I was convinced back then that if my mother died, I would really die too. That’s how much I identified with her.
It was not until her second year of junior high school that Emika’s life began to change.
As she entered puberty, Emika’s ego gradually began to grow, and she began to rebel against her parents.
I’ll hang myself and die!”
However, there is only so much defiance an eighth grader can do. What she did was delinquency. She went out late at night with her friends, whom she called “delinquents,” and stayed at a male senior’s house. She also cut her wrist.
Her father was jealous of the relationship between his wife and daughter and said little about Emika’s waywardness. He seemed to be relieved to finally be able to monopolize his wife.
The mother, however, panicked. She was furious at Emika’s behavior and cried, and when she found Emika cutting her wrist, she shouted, “If you do it again, mother, I’ll hang you by your neck and you’ll die! She screamed. She must have been so upset that her grandparents, who lived far away, came to stay overnight and do the housework for her.

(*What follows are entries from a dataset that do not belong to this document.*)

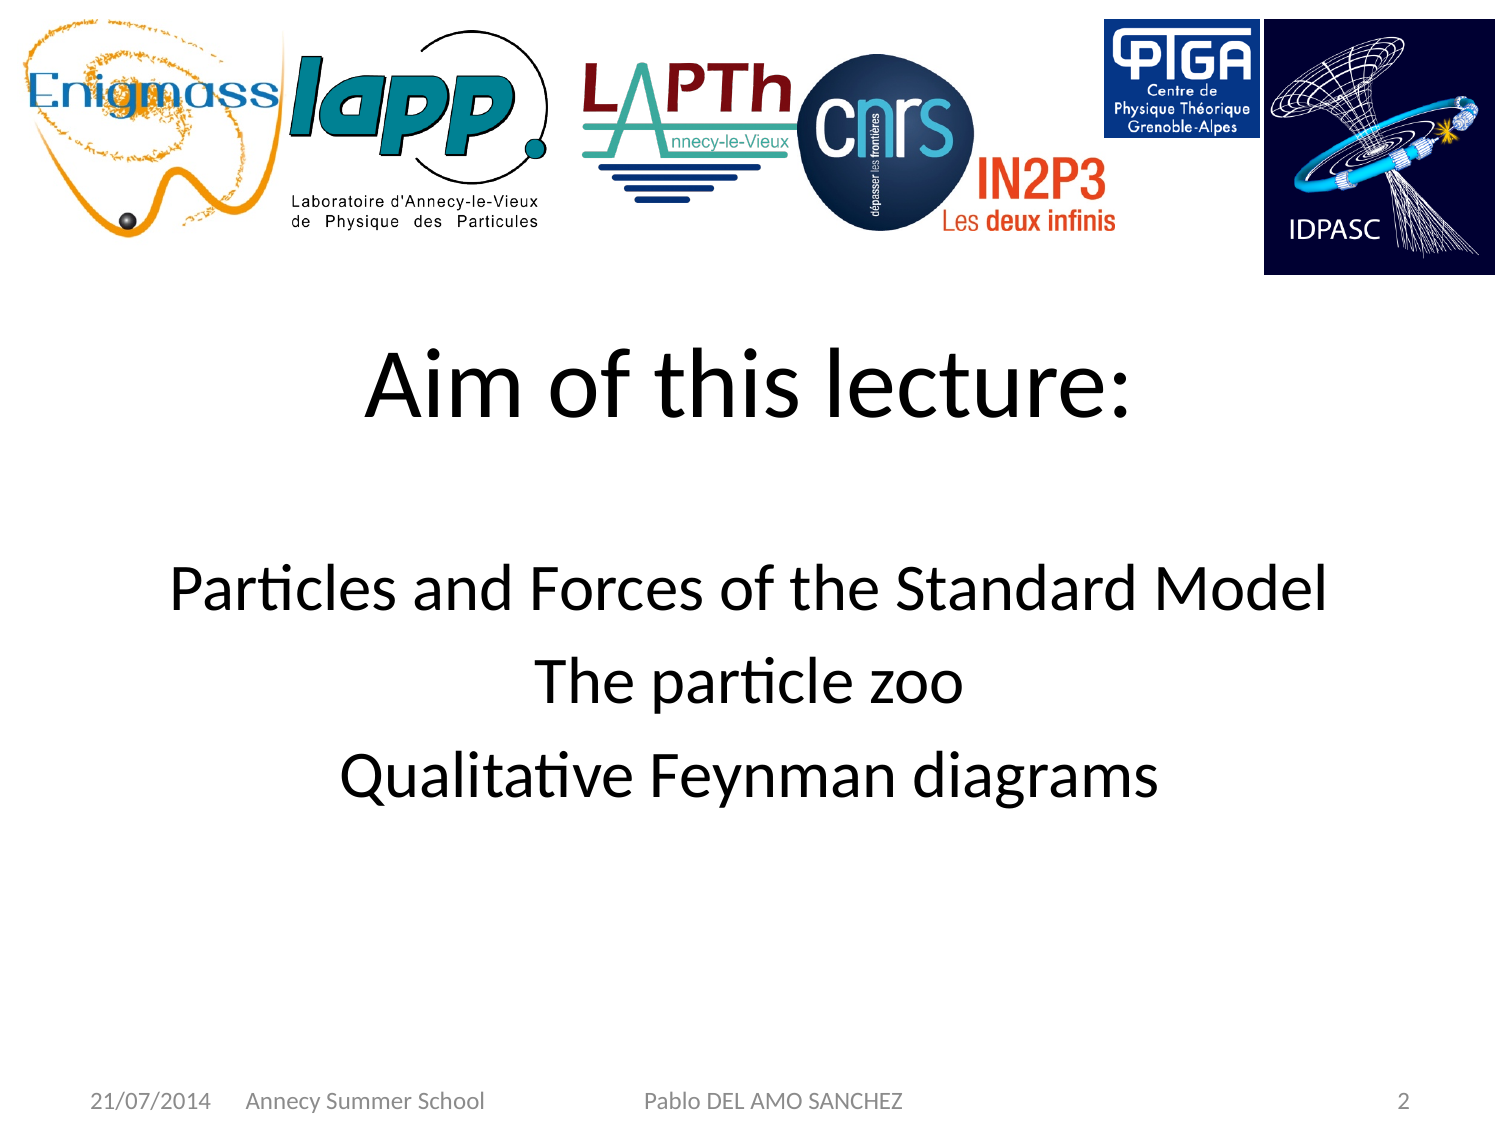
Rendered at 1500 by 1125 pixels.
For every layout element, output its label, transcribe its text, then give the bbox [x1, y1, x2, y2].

picture [572, 18, 1260, 232]
footer Pablo DEL AMO SANCHEZ [596, 1069, 951, 1125]
slide_number 2 [1074, 1069, 1425, 1125]
list Aim of this lecture: Particles and Forces of the Standard Model The particle zoo Qualitative Feynman diagrams [75, 219, 1425, 963]
picture [17, 18, 549, 247]
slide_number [75, 1069, 514, 1125]
picture [1263, 18, 1495, 276]
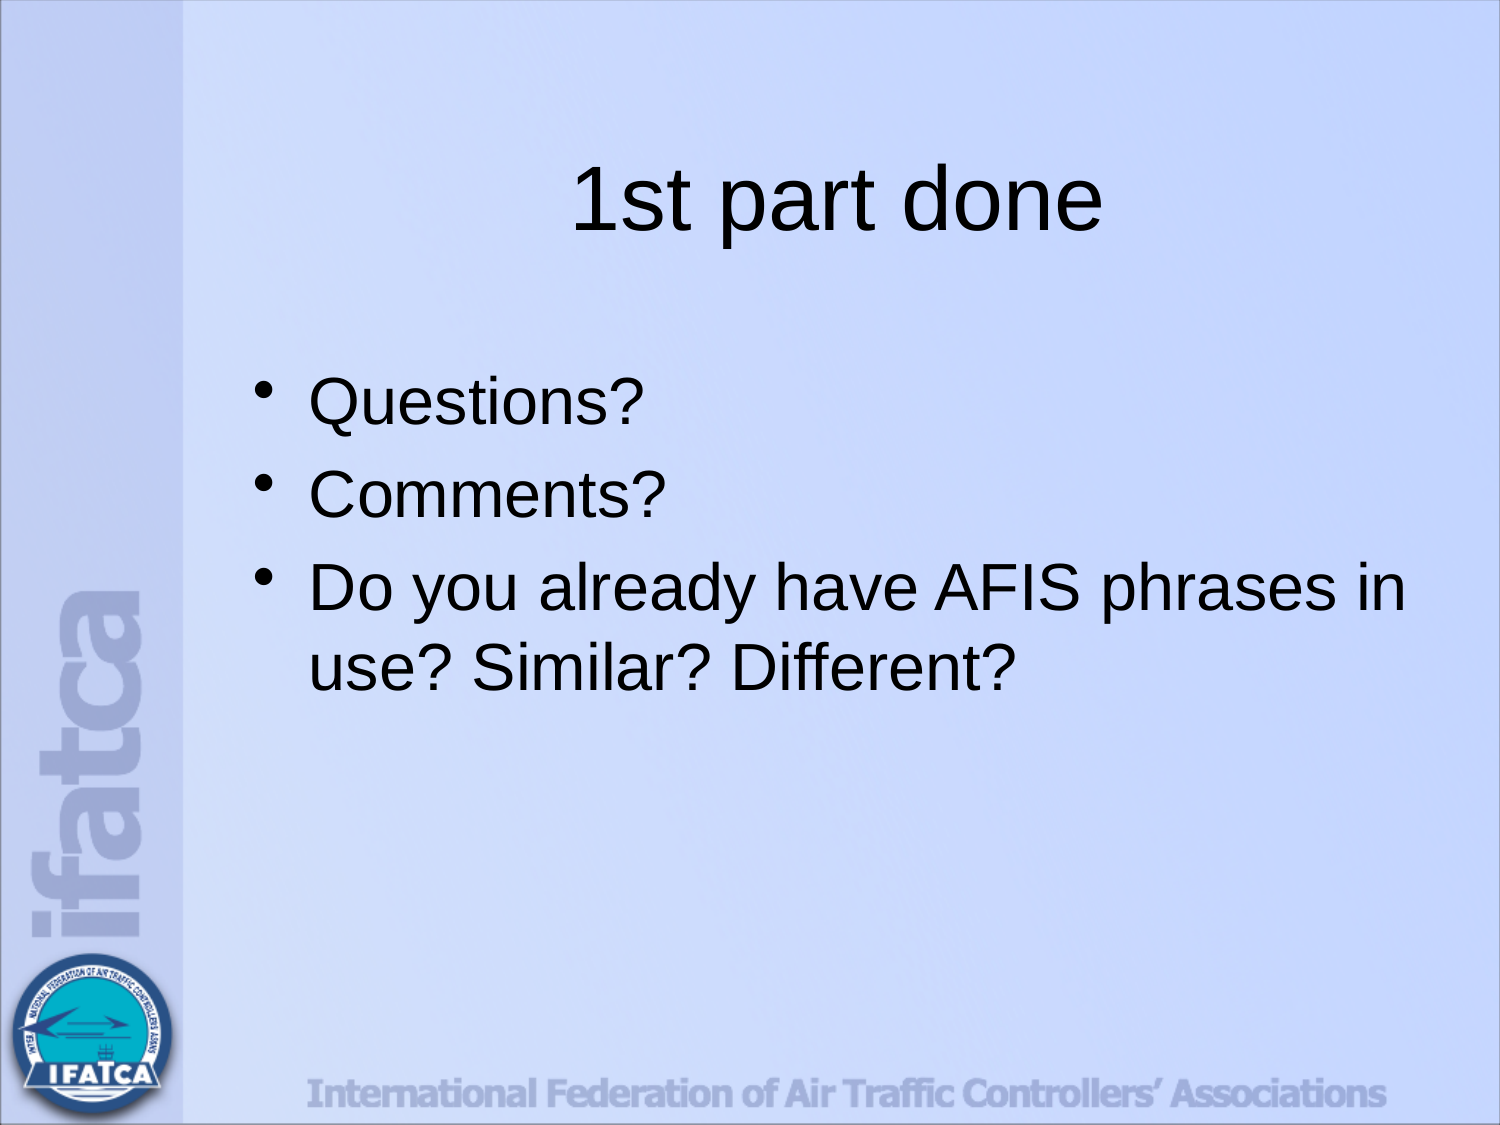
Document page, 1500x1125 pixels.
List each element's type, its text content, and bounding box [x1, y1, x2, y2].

Emika says, “Back then, I didn’t even want to go near the house.
In those days, I didn’t even want to go near the house. I didn’t know what my father and mother would do to me if I stayed at home. So, running away from home was my way of protecting myself.
Of course, many of the people I met while running away from home were bad people, so many things happened to me. It is normal to be asked for sex or to be offered drugs. Still, I felt it was better than staying at home.”
After graduating from junior high school, Emika went on to high school, but dropped out after only one month. After that, she rarely went home.
Local gang members did not leave her alone. They coaxed her into helping them sell illegal drugs and copy-brand goods. They also made her work as a scout for the sex industry.
Emika did it willingly. It was the only way she could keep her distance from her parents.
But even though her daughter was living such a rough life, her mother was still trying to control her. If the way we have always done things doesn’t work, let’s try another way to get our daughter back. Because her daughter is her alter ego.
And the mother tries to get her daughter back in a surprising way. For more details, please refer to Part 2: Why I carefully kept “letters and good luck charms from my toxic parents.
Part 2: Why I kept the ” letters and amulets from the poisonous parents” in a safe place.
Reporting, writing, photography: Kota Ishii
Born in Tokyo in 1977. Nonfiction writer. He has reported and written about culture, history, and medicine in Japan and abroad. His books include "Absolute Poverty," "The Body," "The House of 'Demons'," "43 Killing Intent," "Let's Talk about Real Poverty," "Social Map of Disparity and Division," and "Reporto: Who Kills Japanese Language Ability?